Saved data entries
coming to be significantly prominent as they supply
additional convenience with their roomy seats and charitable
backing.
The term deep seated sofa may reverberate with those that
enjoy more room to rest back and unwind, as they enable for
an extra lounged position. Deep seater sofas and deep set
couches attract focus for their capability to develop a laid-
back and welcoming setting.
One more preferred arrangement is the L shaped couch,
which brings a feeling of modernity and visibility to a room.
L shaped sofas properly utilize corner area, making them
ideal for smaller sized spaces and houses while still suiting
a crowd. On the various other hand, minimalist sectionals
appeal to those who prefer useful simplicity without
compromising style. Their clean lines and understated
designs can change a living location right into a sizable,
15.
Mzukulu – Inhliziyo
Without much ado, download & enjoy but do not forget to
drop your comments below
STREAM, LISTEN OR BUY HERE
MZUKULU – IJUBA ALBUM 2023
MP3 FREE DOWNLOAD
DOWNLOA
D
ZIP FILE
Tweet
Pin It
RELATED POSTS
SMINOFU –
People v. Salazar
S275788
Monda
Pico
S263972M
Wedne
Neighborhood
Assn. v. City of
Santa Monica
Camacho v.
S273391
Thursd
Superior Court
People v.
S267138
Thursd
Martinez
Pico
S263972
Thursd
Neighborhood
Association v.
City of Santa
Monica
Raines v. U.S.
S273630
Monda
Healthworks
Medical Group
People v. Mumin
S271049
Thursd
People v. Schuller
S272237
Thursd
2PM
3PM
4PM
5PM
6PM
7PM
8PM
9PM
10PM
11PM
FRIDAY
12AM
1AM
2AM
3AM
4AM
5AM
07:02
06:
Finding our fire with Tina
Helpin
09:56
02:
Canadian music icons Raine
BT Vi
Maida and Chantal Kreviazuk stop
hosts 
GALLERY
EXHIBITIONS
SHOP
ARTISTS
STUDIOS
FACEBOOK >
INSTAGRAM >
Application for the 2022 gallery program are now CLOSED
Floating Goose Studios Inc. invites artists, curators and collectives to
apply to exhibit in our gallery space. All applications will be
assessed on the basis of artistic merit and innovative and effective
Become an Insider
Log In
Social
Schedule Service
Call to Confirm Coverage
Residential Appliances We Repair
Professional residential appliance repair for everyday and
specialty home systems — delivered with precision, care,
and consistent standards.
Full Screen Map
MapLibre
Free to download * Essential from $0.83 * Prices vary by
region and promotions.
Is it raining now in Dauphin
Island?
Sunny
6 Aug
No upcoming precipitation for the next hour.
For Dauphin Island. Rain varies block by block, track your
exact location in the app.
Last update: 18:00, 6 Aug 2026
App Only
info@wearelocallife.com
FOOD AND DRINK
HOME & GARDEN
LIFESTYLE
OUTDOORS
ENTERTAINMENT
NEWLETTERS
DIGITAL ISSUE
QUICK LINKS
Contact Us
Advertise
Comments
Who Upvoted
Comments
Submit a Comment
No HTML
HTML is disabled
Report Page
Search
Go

§ Task objective:
Your task is to output the full set of records exactly as presented.

§ Output for this task:
coming to be significantly prominent as they supply
additional convenience with their roomy seats and charitable
backing.
The term deep seated sofa may reverberate with those that
enjoy more room to rest back and unwind, as they enable for
an extra lounged position. Deep seater sofas and deep set
couches attract focus for their capability to develop a laid-
back and welcoming setting.
One more preferred arrangement is the L shaped couch,
which brings a feeling of modernity and visibility to a room.
L shaped sofas properly utilize corner area, making them
ideal for smaller sized spaces and houses while still suiting
a crowd. On the various other hand, minimalist sectionals
appeal to those who prefer useful simplicity without
compromising style. Their clean lines and understated
designs can change a living location right into a sizable,
15.
Mzukulu – Inhliziyo
Without much ado, download & enjoy but do not forget to
drop your comments below
STREAM, LISTEN OR BUY HERE
MZUKULU – IJUBA ALBUM 2023
MP3 FREE DOWNLOAD
DOWNLOA
D
ZIP FILE
Tweet
Pin It
RELATED POSTS
SMINOFU –
People v. Salazar
S275788
Monda
Pico
S263972M
Wedne
Neighborhood
Assn. v. City of
Santa Monica
Camacho v.
S273391
Thursd
Superior Court
People v.
S267138
Thursd
Martinez
Pico
S263972
Thursd
Neighborhood
Association v.
City of Santa
Monica
Raines v. U.S.
S273630
Monda
Healthworks
Medical Group
People v. Mumin
S271049
Thursd
People v. Schuller
S272237
Thursd
2PM
3PM
4PM
5PM
6PM
7PM
8PM
9PM
10PM
11PM
FRIDAY
12AM
1AM
2AM
3AM
4AM
5AM
07:02
06:
Finding our fire with Tina
Helpin
09:56
02:
Canadian music icons Raine
BT Vi
Maida and Chantal Kreviazuk stop
hosts 
GALLERY
EXHIBITIONS
SHOP
ARTISTS
STUDIOS
FACEBOOK >
INSTAGRAM >
Application for the 2022 gallery program are now CLOSED
Floating Goose Studios Inc. invites artists, curators and collectives to
apply to exhibit in our gallery space. All applications will be
assessed on the basis of artistic merit and innovative and effective
Become an Insider
Log In
Social
Schedule Service
Call to Confirm Coverage
Residential Appliances We Repair
Professional residential appliance repair for everyday and
specialty home systems — delivered with precision, care,
and consistent standards.
Full Screen Map
MapLibre
Free to download * Essential from $0.83 * Prices vary by
region and promotions.
Is it raining now in Dauphin
Island?
Sunny
6 Aug
No upcoming precipitation for the next hour.
For Dauphin Island. Rain varies block by block, track your
exact location in the app.
Last update: 18:00, 6 Aug 2026
App Only
info@wearelocallife.com
FOOD AND DRINK
HOME & GARDEN
LIFESTYLE
OUTDOORS
ENTERTAINMENT
NEWLETTERS
DIGITAL ISSUE
QUICK LINKS
Contact Us
Advertise
Comments
Who Upvoted
Comments
Submit a Comment
No HTML
HTML is disabled
Report Page
Search
Go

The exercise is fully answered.